What are some tips to help narrow a home search?
The wealth of information available online allows a prospective homebuyer to create a tightly edited list of candidates and can spare the searcher a lot of legwork. On the downside, it can be overwhelming to face page after digital page of viable listings.
The trick lies in whittling down those possibilities — searching smart. First and foremost of the prospect-limiting factor is the real-estate classic everyone knows: location, location, location. Some crucial points affecting an area’s desirability are easily researched online, such as local property tax rates and school zones. (Even for a buyer without kids, well-regarded schools improve eventual resale value.) But in-depth research on a neighborhood is best done in the physical world. Online photos can fool you, and neighborhood descriptions sometimes paint pictures that are rosier than reality.
Read between the lines
“Centrally located” can mean alongside an interstate, and “convenient to shopping” might be better read as subject to constant loud traffic. (When it comes to individual houses, online photos sometimes offer no clue on just how close the neighbors are, and certainly won’t give any idea of what they sound like or where they park their cars.) The point here: A thorough neighborhood search is accomplished both off- and online. And getting acquainted with neighborhoods helps avoid wasting time on attractive listings in places that don’t “click” with you.
Lists are your friend
Beyond narrowing the locations you’ll consider, speed up a search by taking the time to write out a clearly defined wish list. Would you like a house or a condo? Older, newer, with acreage, urban neighborhood? As with any search, knowing what you want makes it much easier to find. To that end, it’s helpful to:
- Identify your must-haves. What absolutely must be part of your new home? A second list can include “nice to haves,” but make this one focus on items and features that you really wouldn’t want to do without, whether it be a fireplace or an oversized shower or an attached garage.
- Think about deal-breakers. Obviously, any house lacking a “must-have” is off the list to start, but what would make you walk away from an attractive house that meets your criteria? Would it take a major flaw, such as a structural failure or live termites? Or would you be put off by appliances near the end of their projected useful lives? Are you willing to buy a new stove but not ready to replace bathroom tile? How much time and money will you have for upkeep as the years roll on? How much do you think the place will take? Will it become a burden you’ll regret?
Use the Advanced Search
In online searches, put your preferences to good use, eliminating extraneous listings through an advanced search that specifies your desired number of bedrooms and bathrooms, plus features such as porches and pools. Within listings or on a local property appraiser’s website, dig down into details such as square footage and past property tax amounts. Some municipalities will even allow you to see all permits issued for a property.
Make a second pass
As you take your search offline and into actual places, Houzz contributor Laura Gaskill suggests a smart approach for touring homes — look twice. Breeze through a house once to get the feel of the place, then go back to the front door and start over, critically and thoughtfully examining details and reassessing your overall impression.
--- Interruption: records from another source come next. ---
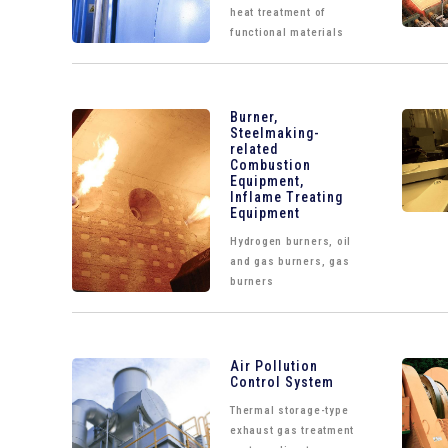
heat treatment of
functional materials
Burner,
Steelmaking-
related
Combustion
Equipment,
Inflame Treating
Equipment
Hydrogen burners, oil
and gas burners, gas
burners
Air Pollution
Control System
Thermal storage-type
exhaust gas treatment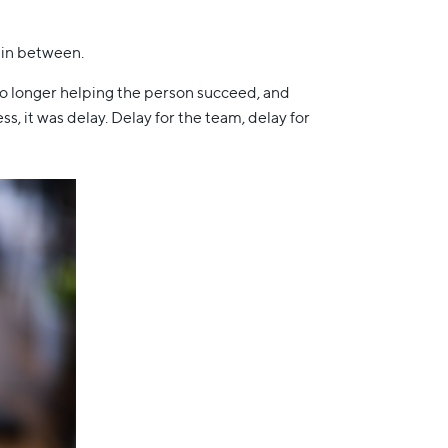
t in between.
no longer helping the person succeed, and
 it was delay. Delay for the team, delay for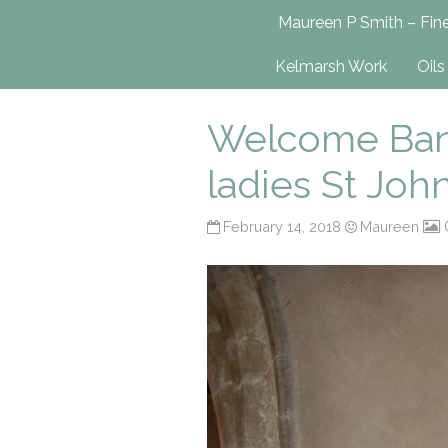
Maureen P Smit
Maureen P Smith – Fine
UK-Based Fine Art Painter
Kelmarsh Work
Oils
Welcome Bann
ladies St Joh
February 14, 2018
Maureen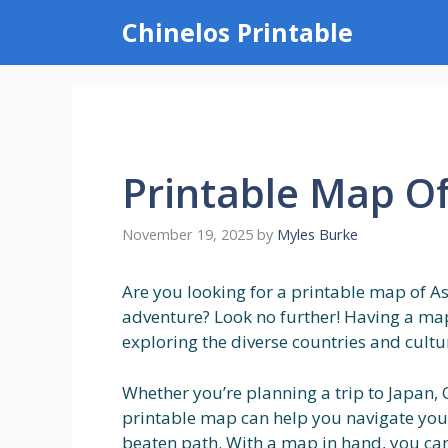
Skip
Chinelos Printable
to
content
Printable Map Of
November 19, 2025
by
Myles Burke
Are you looking for a printable map of As
adventure? Look no further! Having a map
exploring the diverse countries and cultu
Whether you’re planning a trip to Japan, C
printable map can help you navigate you
beaten path. With a map in hand, you can 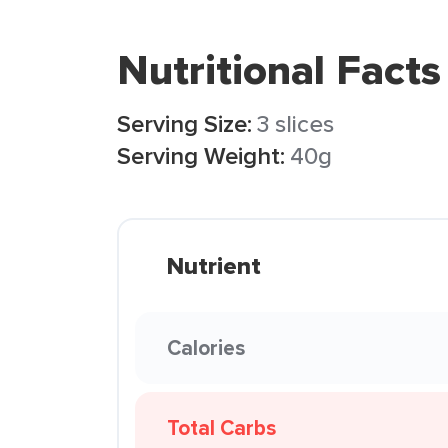
Nutritional Facts
Serving Size:
3 slices
Serving Weight:
40g
Nutrient
Calories
Total Carbs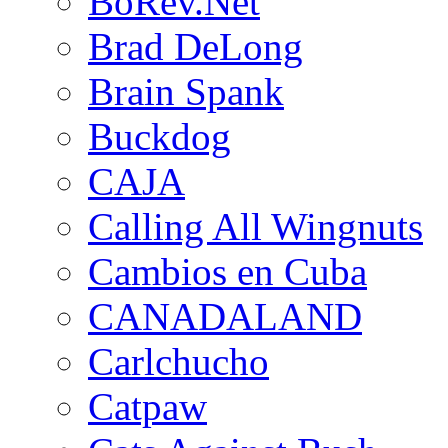
BoRev.Net
Brad DeLong
Brain Spank
Buckdog
CAJA
Calling All Wingnuts
Cambios en Cuba
CANADALAND
Carlchucho
Catpaw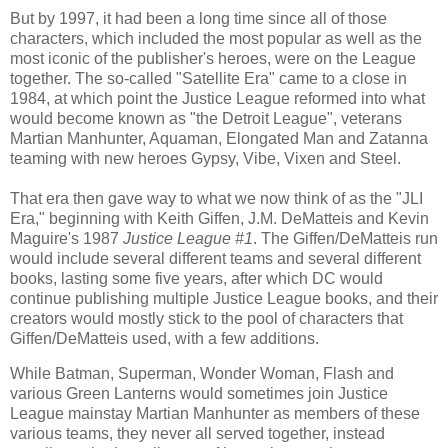
But by 1997, it had been a long time since all of those
characters, which included the most popular as well as the
most iconic of the publisher's heroes, were on the League
together. The so-called "Satellite Era" came to a close in
1984, at which point the Justice League reformed into what
would become known as "the Detroit League", veterans
Martian Manhunter, Aquaman, Elongated Man and Zatanna
teaming with new heroes Gypsy, Vibe, Vixen and Steel.
That era then gave way to what we now think of as the "JLI
Era," beginning with Keith Giffen, J.M. DeMatteis and Kevin
Maguire's 1987
Justice League #1
. The Giffen/DeMatteis run
would include several different teams and several different
books, lasting some five years, after which DC would
continue publishing multiple Justice League books, and their
creators would mostly stick to the pool of characters that
Giffen/DeMatteis used, with a few additions.
While Batman, Superman, Wonder Woman, Flash and
various Green Lanterns would sometimes join Justice
League mainstay Martian Manhunter as members of these
various teams, they never all served together, instead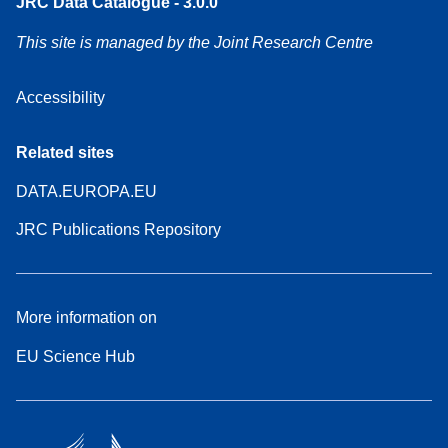
JRC Data Catalogue - 3.0.0
This site is managed by the Joint Research Centre
Accessibility
Related sites
DATA.EUROPA.EU
JRC Publications Repository
More information on
EU Science Hub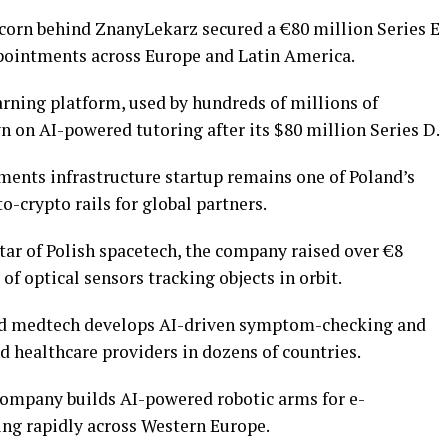
corn behind ZnanyLekarz secured a €80 million Series E
ppointments across Europe and Latin America.
ning platform, used by hundreds of millions of
 on AI-powered tutoring after its $80 million Series D.
ents infrastructure startup remains one of Poland’s
to-crypto rails for global partners.
tar of Polish spacetech, the company raised over €8
 of optical sensors tracking objects in orbit.
 medtech develops AI-driven symptom-checking and
d healthcare providers in dozens of countries.
ompany builds AI-powered robotic arms for e-
g rapidly across Western Europe.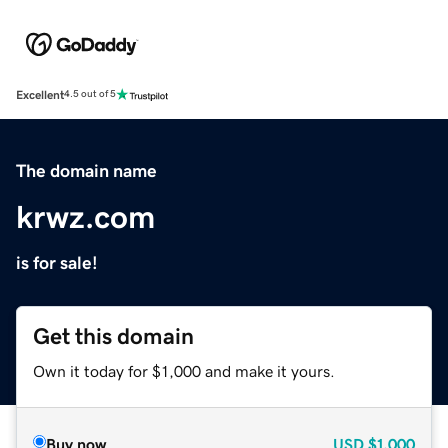
Excellent
4.5 out of 5
The domain name
krwz.com
is for sale!
Get this domain
Own it today for $1,000 and make it yours.
Buy now
USD
$1,000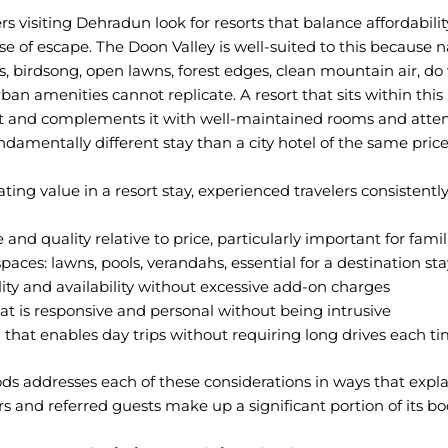
rs visiting Dehradun look for resorts that balance affordabilit
e of escape. The Doon Valley is well-suited to this because n
, birdsong, open lawns, forest edges, clean mountain air, do
ban amenities cannot replicate. A resort that sits within this
 and complements it with well-maintained rooms and attent
ndamentally different stay than a city hotel of the same price
ng value in a resort stay, experienced travelers consistently 
and quality relative to price, particularly important for famil
aces: lawns, pools, verandahs, essential for a destination sta
ity and availability without excessive add-on charges
hat is responsive and personal without being intrusive
n that enables day trips without requiring long drives each t
ds addresses each of these considerations in ways that expl
ors and referred guests make up a significant portion of its bo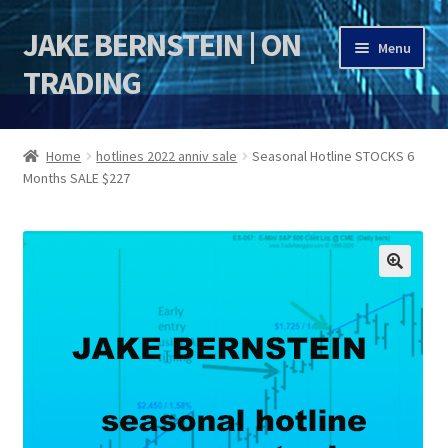
JAKE BERNSTEIN | ON
Skip
Skip
Menu
to
to
TRADING
navigation
content
HOME
Home
hotlines 2022 anniv sale
Seasonal Hotline STOCKS 6
Months SALE $227
DSI | DSIE
Jake Bernstein Mentorship Program
🔍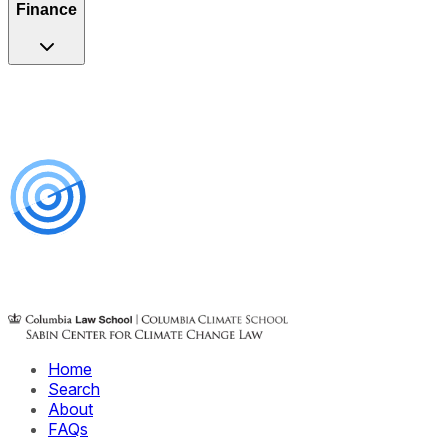
Finance
Home
Search
About
FAQs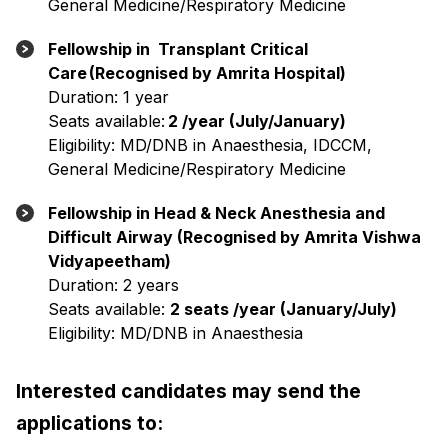
General Medicine/Respiratory Medicine
Fellowship in Transplant Critical
Care (Recognised by Amrita Hospital)
Duration: 1 year
Seats available:
2 /year (July/January)
Eligibility: MD/DNB in Anaesthesia, IDCCM,
General Medicine/Respiratory Medicine
Fellowship in Head & Neck Anesthesia and
Difficult Airway (Recognised by Amrita Vishwa
Vidyapeetham)
Duration: 2 years
Seats available:
2 seats /year (January/July)
Eligibility: MD/DNB in Anaesthesia
Interested candidates may send the
applications to: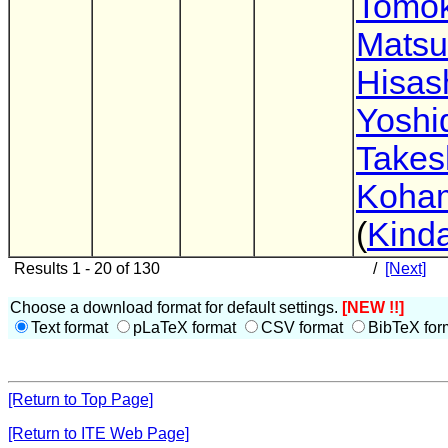
Tomok
Mats
Hisas
Yoshi
Takes
Koha
(
Kinda
Results 1 - 20 of 130
/
[Next]
Choose a download format for default settings.
[NEW !!]
Text format
pLaTeX format
CSV format
BibTeX for
[Return to Top Page]
[Return to ITE Web Page]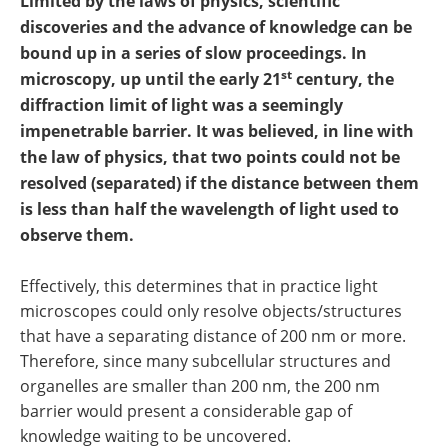
Limited by the laws of physics, scientific
Newsletters
Search
discoveries and the advance of knowledge can be
bound up in a series of slow proceedings. In
Become a Member
st
microscopy, up until the early 21
century, the
diffraction limit of light was a seemingly
impenetrable barrier. It was believed, in line with
the law of physics, that two points could not be
resolved (separated) if the distance between them
is less than half the wavelength of light used to
observe them.
Effectively, this determines that in practice light
microscopes could only resolve objects/structures
that have a separating distance of 200 nm or more.
Therefore, since many subcellular structures and
organelles are smaller than 200 nm, the 200 nm
barrier would present a considerable gap of
knowledge waiting to be uncovered.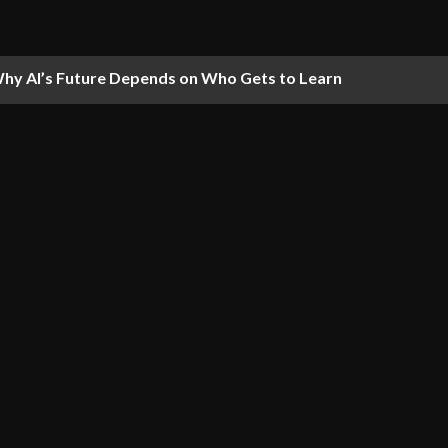
hy AI’s Future Depends on Who Gets to Learn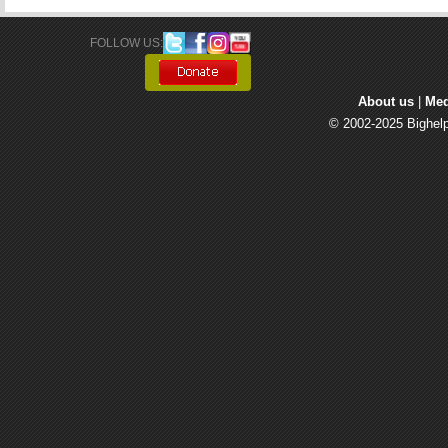
FOLLOW US: 
About us
| 
Med
© 2002-2025 Bighelp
While there, jot down a few notes, snap photos, maybe even take measurements (for your furniture) and sketch a rough floor plan. As your search approaches that final narrowing down to the home you want to buy, you’ll need as many details on the top prospects as you can get your hands on.
At any point in the search process and throughout a sales negotiation and closing, a good real estate agent can be a helpful partner. He or she will know the local neighborhoods and may even be acquainted with a particular house you like.